The current version is the fourth, 1999, superceeding the previous three (1967, 1968, 1986).

vatican.va/roman_curia/tribunals/apost_penit/documents/rc_trib_appen_doc_20020826_enchiridion-indulgentiarum_lt.html


#17

[quote="CountrySteve, post:3, topic:261090"]
can i gain atleast a partial indulgence since im not a member of the Church? just wondering. God bless

[/quote]

A state of grace occurs at baptism, and after sacramental confession.

From the Norms on Indulgences (fourth edition 1999):

N. 17 - § 1 [30] To be capable of gaining indulgences a person must be baptized, not excommunicated, and in a state of grace at least at the end of the prescribed work.

§ 2 [31] ​​order that the person who is capable gain them, ought to have at least the general intention of acquiring them and fulfill the enjoined works at the appointed time and in the manner, terms of the grant.


#18

What does a non-attachment to sin look like?
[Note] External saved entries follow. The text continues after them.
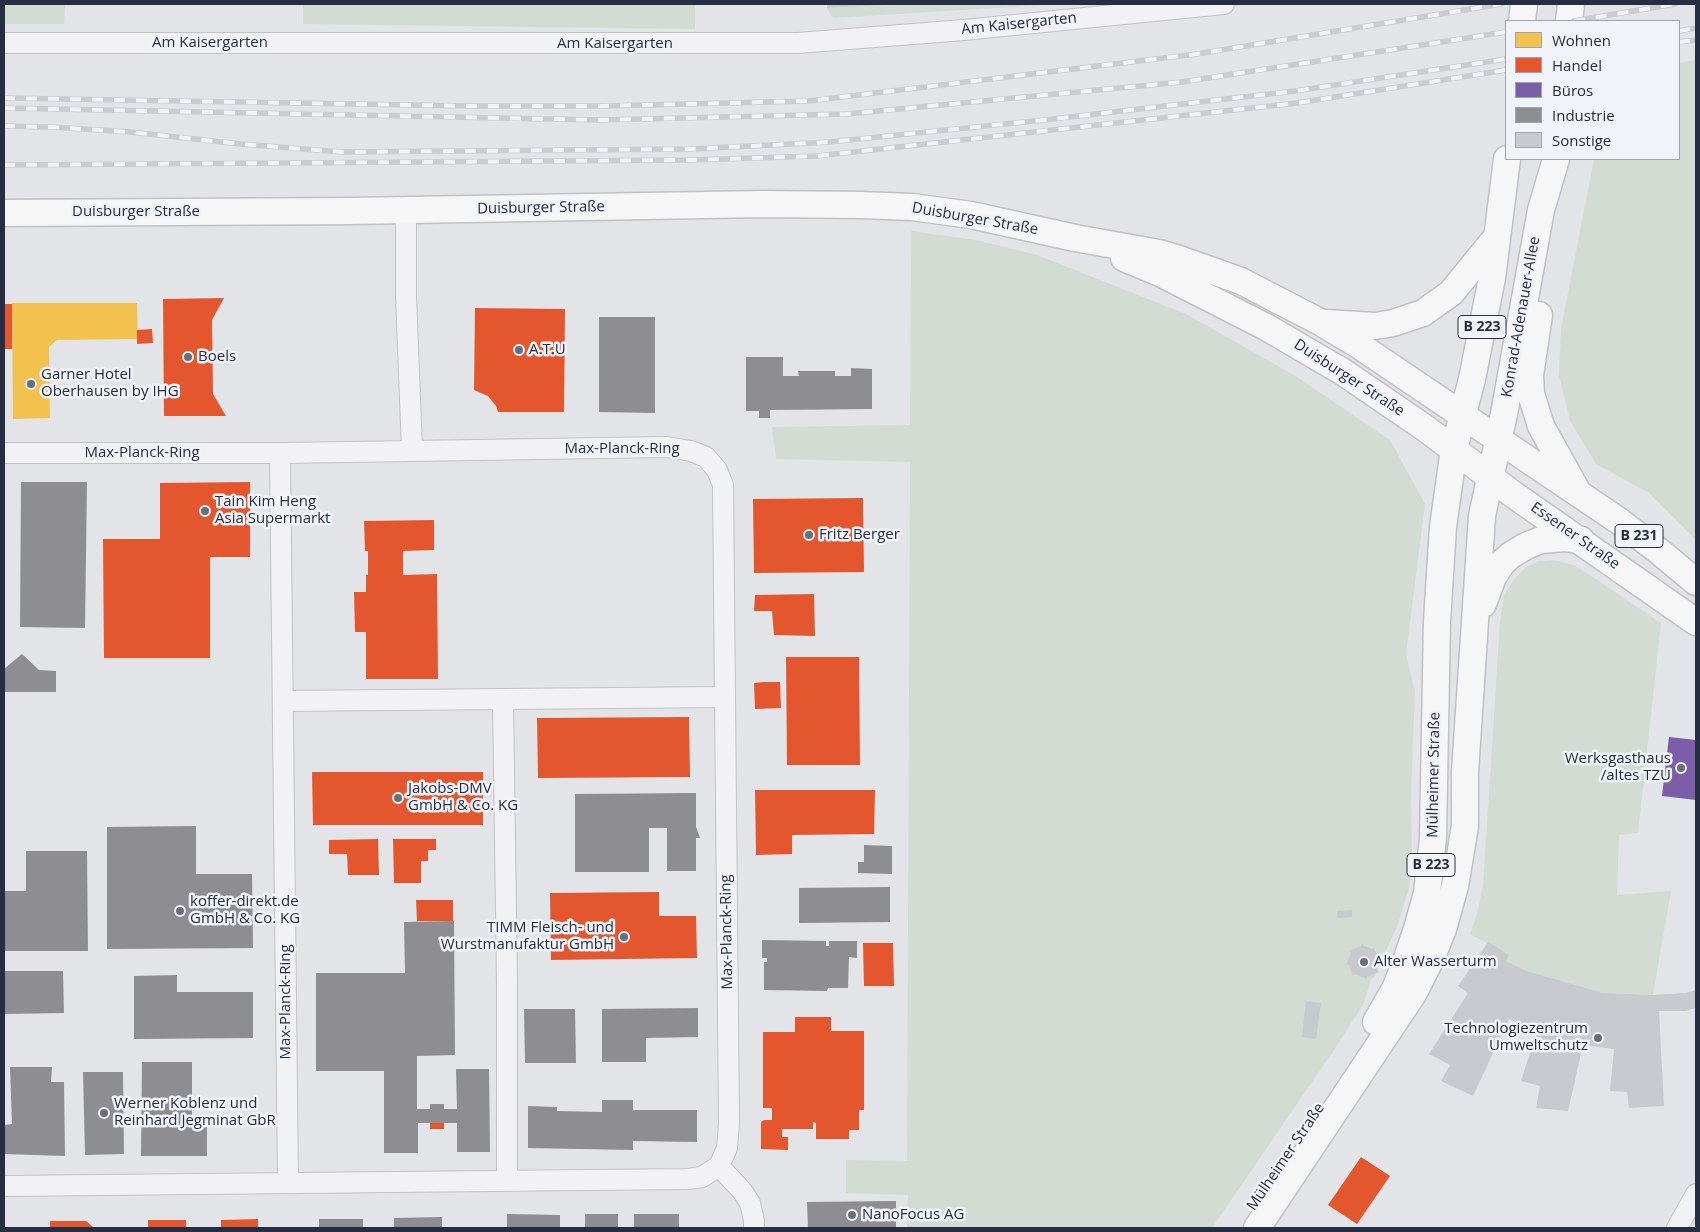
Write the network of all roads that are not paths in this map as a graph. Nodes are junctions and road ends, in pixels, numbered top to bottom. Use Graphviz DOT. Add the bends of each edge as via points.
graph roads {
  1 [pos="1224,4"];
  2 [pos="1524,4"];
  3 [pos="1571,4"];
  4 [pos="1522,20"];
  5 [pos="1569,20"];
  6 [pos="4,43"];
  7 [pos="1507,160"];
  8 [pos="1555,162"];
  9 [pos="406,210"];
  10 [pos="4,213"];
  11 [pos="1075,238"];
  12 [pos="1496,238"];
  13 [pos="1322,322"];
  14 [pos="1463,415"];
  15 [pos="1498,438"];
  16 [pos="1454,449"];
  17 [pos="412,450"];
  18 [pos="4,453"];
  19 [pos="280,453"];
  20 [pos="1490,477"];
  21 [pos="1578,493"];
  22 [pos="1581,540"];
  23 [pos="1696,582"];
  24 [pos="1696,622"];
  25 [pos="1474,636"];
  26 [pos="725,697"];
  27 [pos="502,700"];
  28 [pos="284,702"];
  29 [pos="719,1166"];
  30 [pos="507,1180"];
  31 [pos="288,1183"];
  32 [pos="4,1186"];
  33 [pos="1696,1194"];
  34 [pos="754,1228"];
  35 [pos="1238,1228"];
  36 [pos="1257,1228"];
  37 [pos="1677,1228"];
  1 -- 6 [label="street, Am Kaisergarten" via="798,43"];
  2 -- 4 [label="main road"];
  3 -- 5 [label="main road"];
  7 -- 12 [label="main road, B 223"];
  8 -- 15 [label="main road, Konrad-Adenauer-Allee / B 223" via="1541,210"];
  8 -- 21 [label="main road" via="1556,215 1530,375 1531,394 1541,426"];
  9 -- 10 [label="main road, Duisburger Straße"];
  9 -- 11 [label="main road, Duisburger Straße" via="869,205 971,215"];
  9 -- 17 [label="street"];
  11 -- 13 [label="main road, Duisburger Straße" via="1159,253 1202,266 1262,291"];
  11 -- 16 [label="main road, Duisburger Straße" via="1160,273 1300,346"];
  12 -- 13 [label="main road" via="1450,293 1422,313 1374,326"];
  12 -- 14 [label="main road, B 223" via="1492,278"];
  13 -- 14 [label="main road, Duisburger Straße"];
  14 -- 15 [label="main road, B 231"];
  14 -- 16 [label="main road, B 223"];
  15 -- 20 [label="main road, Konrad-Adenauer-Allee / B 223"];
  15 -- 21 [label="main road, B 231"];
  16 -- 20 [label="main road, Essener Straße / B 231"];
  16 -- 35 [label="main road, Mülheimer Straße / B 223" via="1440,560 1432,847 1417,929 1400,978 1383,1011"];
  17 -- 19 [label="street, Max-Planck-Ring"];
  17 -- 26 [label="street, Max-Planck-Ring" via="673,447 706,457 717,470 723,485"];
  18 -- 19 [label="street, Max-Planck-Ring"];
  19 -- 28 [label="street, Max-Planck-Ring"];
  20 -- 22 [label="main road, Essener Straße / B 231"];
  20 -- 25 [label="main road, Mülheimer Straße / B 223" via="1482,516"];
  21 -- 23 [label="main road, B 231" via="1654,546"];
  22 -- 24 [label="main road, Essener Straße / B 231"];
  22 -- 25 [label="main road" via="1541,540 1507,558 1493,577"];
  25 -- 36 [label="main road, Mülheimer Straße / B 223" via="1465,772 1465,826 1457,878 1443,929 1413,994"];
  26 -- 27 [label="street"];
  26 -- 29 [label="street, Max-Planck-Ring" via="729,1128 727,1148"];
  27 -- 28 [label="street"];
  27 -- 30 [label="street"];
  28 -- 31 [label="street, Max-Planck-Ring"];
  29 -- 30 [label="street" via="702,1178 688,1179"];
  29 -- 34 [label="street" via="750,1203"];
  30 -- 31 [label="street"];
  31 -- 32 [label="street"];
  33 -- 37 [label="street"];
}
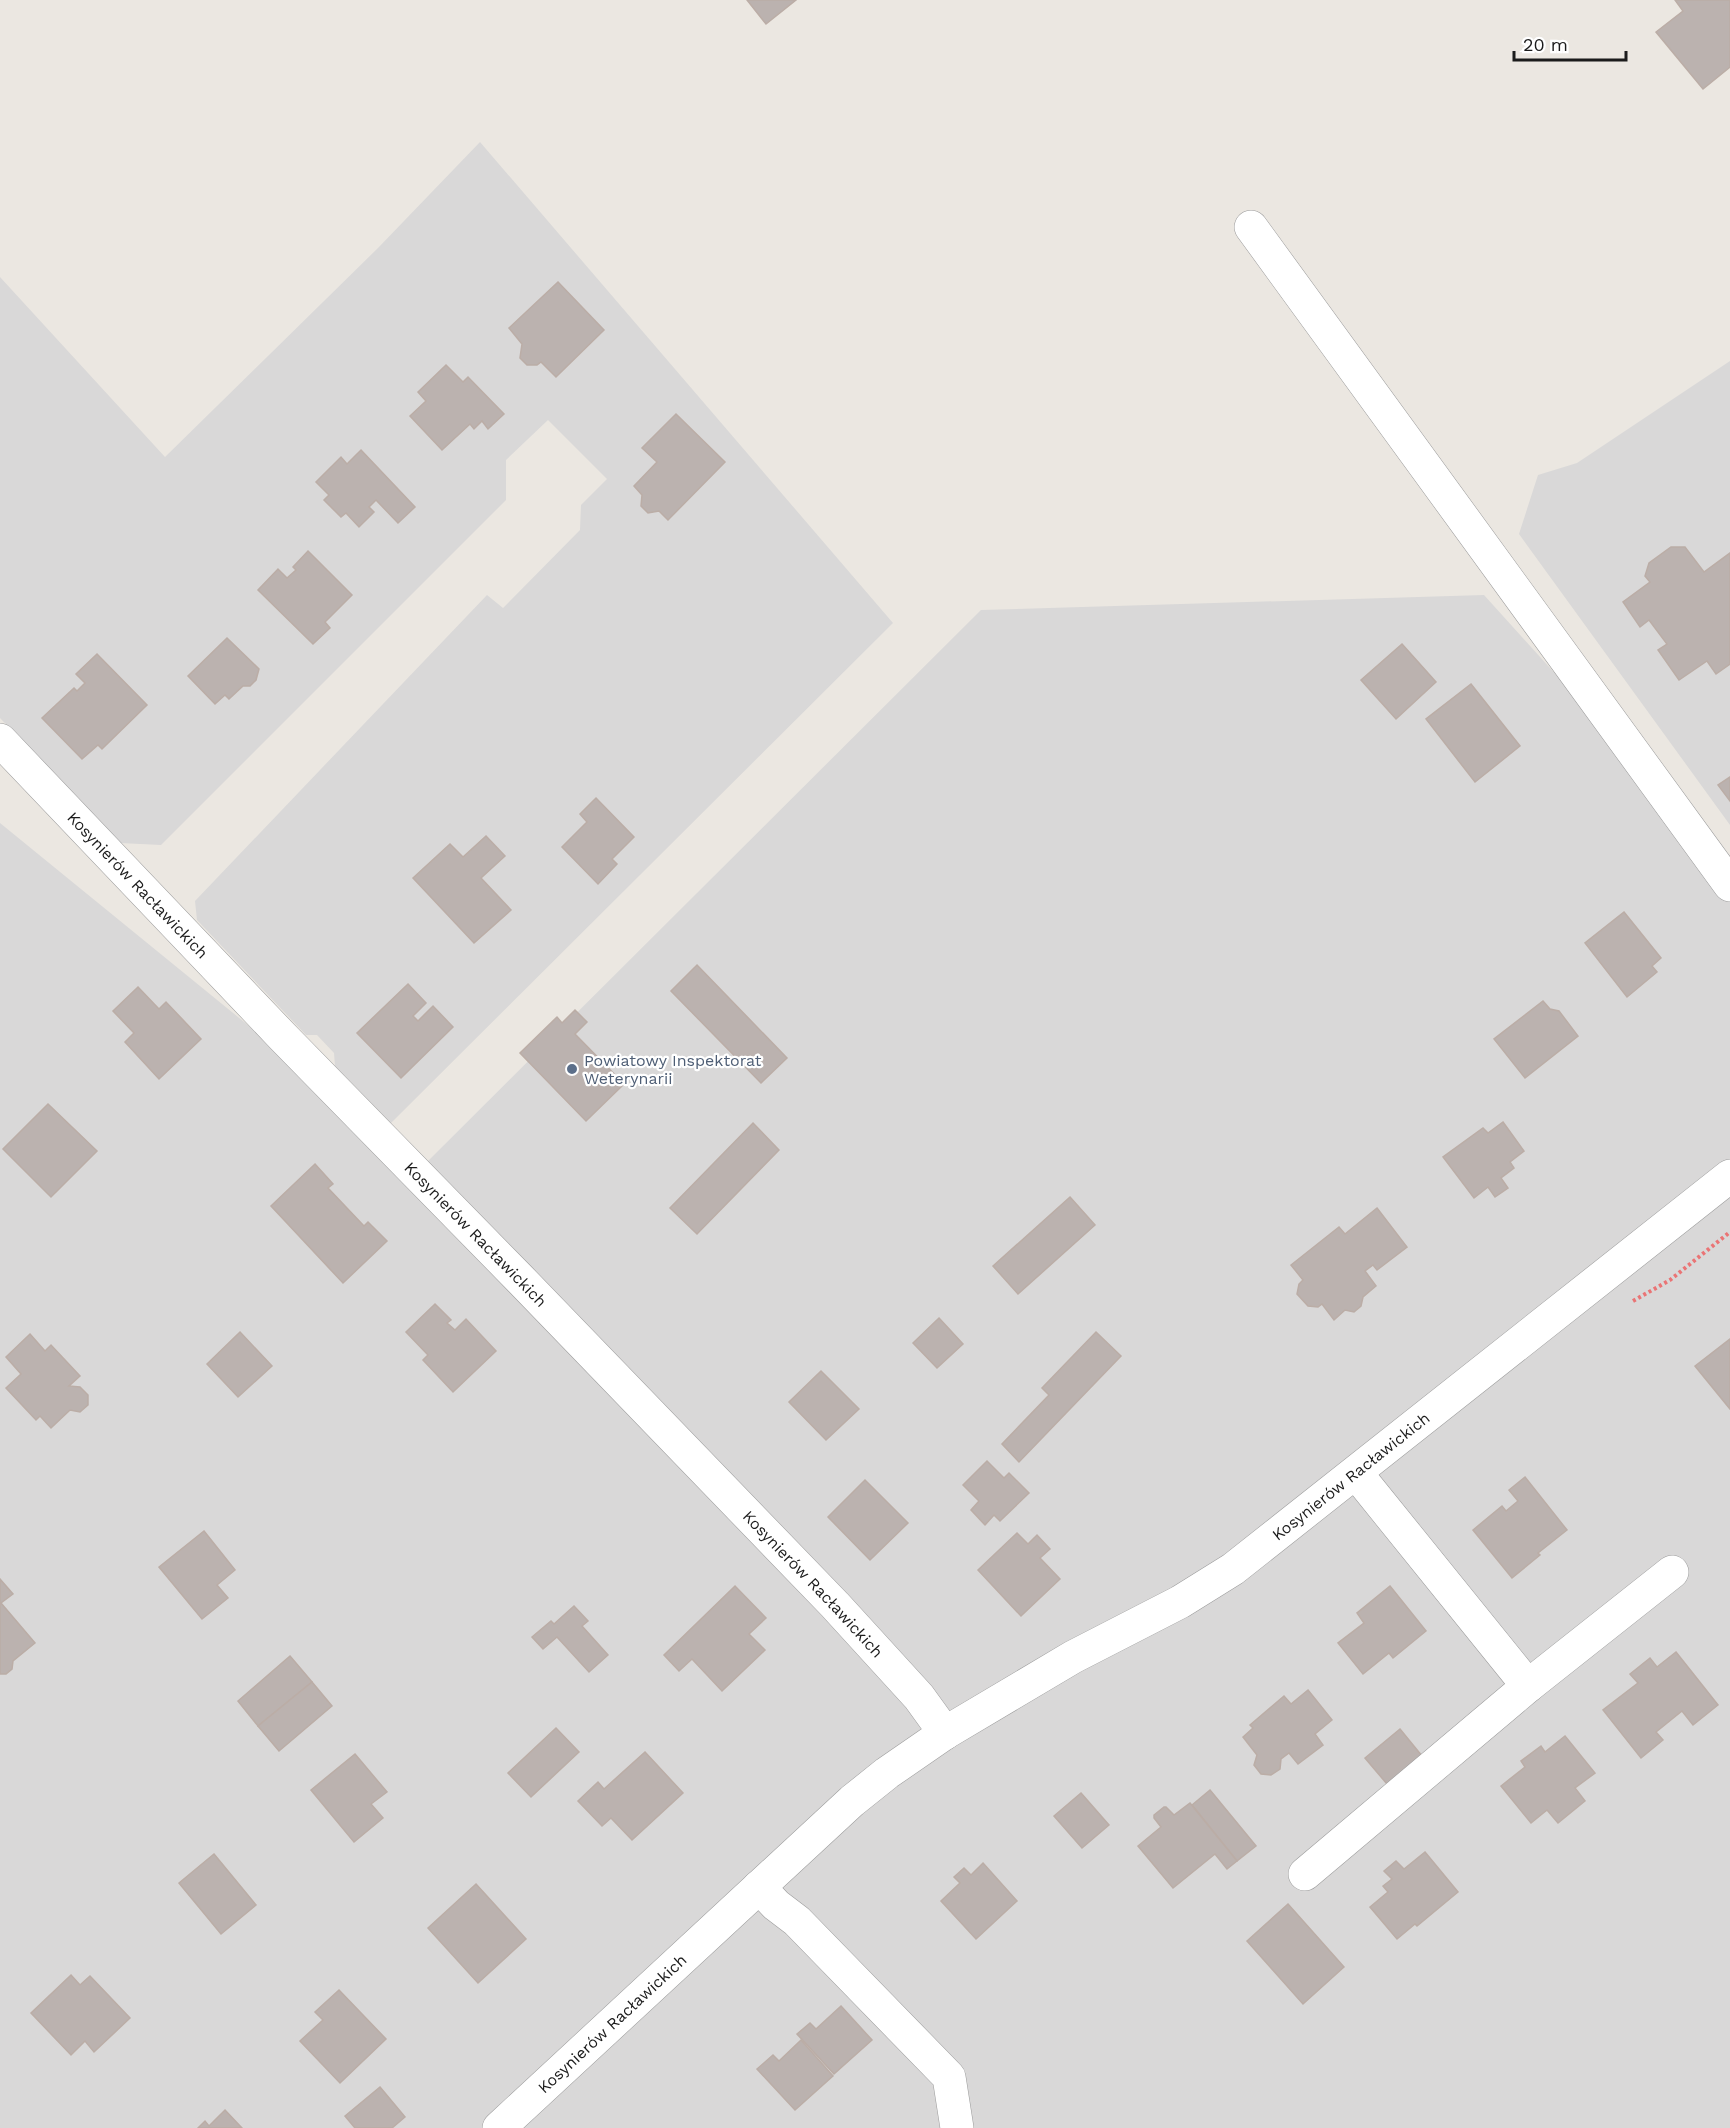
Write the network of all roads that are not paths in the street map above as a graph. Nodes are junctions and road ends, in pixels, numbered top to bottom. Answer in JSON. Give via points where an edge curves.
{"nodes":[{"id":1,"x":1251,"y":227,"type":"dead end"},
{"id":2,"x":0,"y":740,"type":"edge"},
{"id":3,"x":1730,"y":885,"type":"edge"},
{"id":4,"x":1730,"y":1176,"type":"edge"},
{"id":5,"x":1356,"y":1473,"type":"junction"},
{"id":6,"x":1672,"y":1572,"type":"dead end"},
{"id":7,"x":1528,"y":1686,"type":"junction"},
{"id":8,"x":945,"y":1733,"type":"junction"},
{"id":9,"x":1305,"y":1874,"type":"dead end"},
{"id":10,"x":759,"y":1887,"type":"junction"},
{"id":11,"x":499,"y":2128,"type":"edge"},
{"id":12,"x":957,"y":2128,"type":"edge"}],
"edges":[{"from":1,"to":3,"type":"street"},
{"from":2,"to":8,"type":"street","name":"Kosynierów Racławickich","via":[[827,1597],[920,1697]]},
{"from":4,"to":5,"type":"street","name":"Kosynierów Racławickich"},
{"from":5,"to":7,"type":"street"},
{"from":5,"to":8,"type":"street","name":"Kosynierów Racławickich","via":[[1233,1569],[1180,1602],[1074,1656]]},
{"from":6,"to":7,"type":"street"},
{"from":7,"to":9,"type":"street"},
{"from":8,"to":10,"type":"street","name":"Kosynierów Racławickich","via":[[852,1801]]},
{"from":10,"to":11,"type":"street","name":"Kosynierów Racławickich"},
{"from":10,"to":12,"type":"street","via":[[949,2077]]}]}
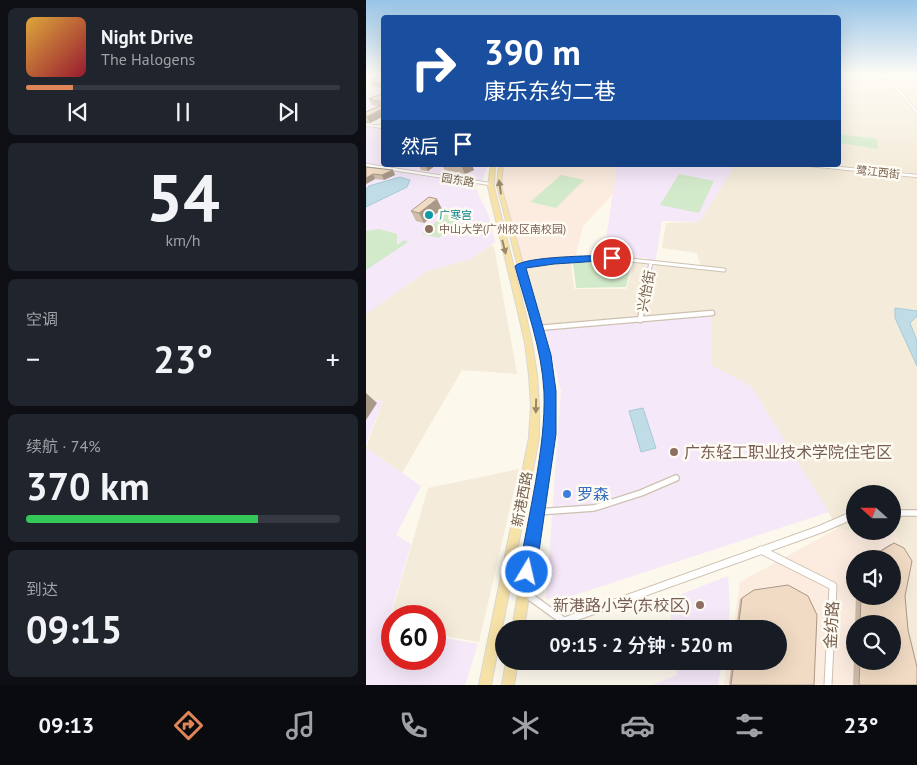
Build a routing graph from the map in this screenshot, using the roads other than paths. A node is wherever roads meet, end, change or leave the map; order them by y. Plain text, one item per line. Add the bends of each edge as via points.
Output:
1 (367, 125) edge
2 (381, 127) edge
3 (366, 165) edge
4 (493, 167) edge
5 (501, 167) edge
6 (829, 167) edge
7 (917, 176) edge
8 (490, 184) junction
9 (651, 262) junction
10 (520, 266) junction
11 (724, 270) dead end
12 (712, 313) dead end
13 (640, 320) junction
14 (538, 328) junction
15 (676, 478) dead end
16 (537, 512) junction
17 (901, 513) edge
18 (917, 513) edge
19 (846, 518) edge
20 (761, 550) junction
21 (524, 592) junction
22 (519, 620) edge
23 (562, 620) edge
24 (570, 620) edge
25 (510, 670) edge
26 (485, 685) edge
27 (508, 685) edge
28 (828, 685) edge

1 - 2 street
3 - 8 street, 园东路
4 - 8 main road, 新港西路
10 -> 5 main road, 新港西路 via 499,186
6 - 7 street, 鹭江西街
8 -> 26 main road, 新港西路 via 529,350 536,398 534,438
9 - 10 street via 612,258
9 - 11 street
9 - 13 street, 兴怡街
10 - 14 main road, 新港西路
12 - 13 street
13 - 14 street
14 - 16 main road, 新港西路 via 548,372 550,407
15 - 16 street via 594,508
16 - 21 main road, 新港西路
17 - 18 street
19 - 20 street
20 - 24 street
20 - 28 street, 金纺路 via 833,586
21 - 22 main road, 新港西路
21 - 23 street
25 - 27 main road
I mean, how does one do this in practical terms?

I’m still very unclear as to how to accomplish the whole indulgence. I don’t know if I can, honestly. I might get a partial indulgence, but that “must not be attached to any sin” thing is boggling my mind. I am a VERY weak vessel.

To the poster who asked if we can “jail-break” the souls in Purgatory…No, it is always up to God to release the soul to Heaven. We can only assist by helping to pay their “sentence.” I heard about this when I was a very young child, pre-Vatican II. We always prayed for the souls in purgatory, in fact I think I had a holy card with a prayer on it. If we pray for them, when they attain heaven, they may pray for us.

Prayer is never, ever in vain. Even the tiniest prayer is heard by God.


#19

It seems wrong to me that we could help people so much–but it’s not common knowledge. Maybe it’s because I’m only 17, but my mom hadn’t ever heard of this either, and she’s a pretty good Catholic.

So… is an indulgence simply remission of sin? What exactly does it mean when you say “people do do [indulgences]” and “if you’re present to hear… you are granted indulgence”?


#20

I just went and read the Enchiridion of Indulgences. I can't quite wrap my mind around this. Since when has Catholocism been this formulaic? It seems that I could be gaining at least partial indulgences almost daily, if I tried really hard and went to mass and confession a lot. I guess that kind of makes sense to me...

The reason I'm struggling with this concept so much is that it's completely changing my perception of purgatory. I've had countless discussions with my LDS friends about Baptisms for the Dead, and I've always said that after someone dies, the faithful on earth can pray, but that's really all we can do. It's between them and God. But how is the idea of a plenary indulgence so different? If Mormons are in good standing with their church, they can get a temple recommend and perform saving baptisms to get people into heaven--how is this so different?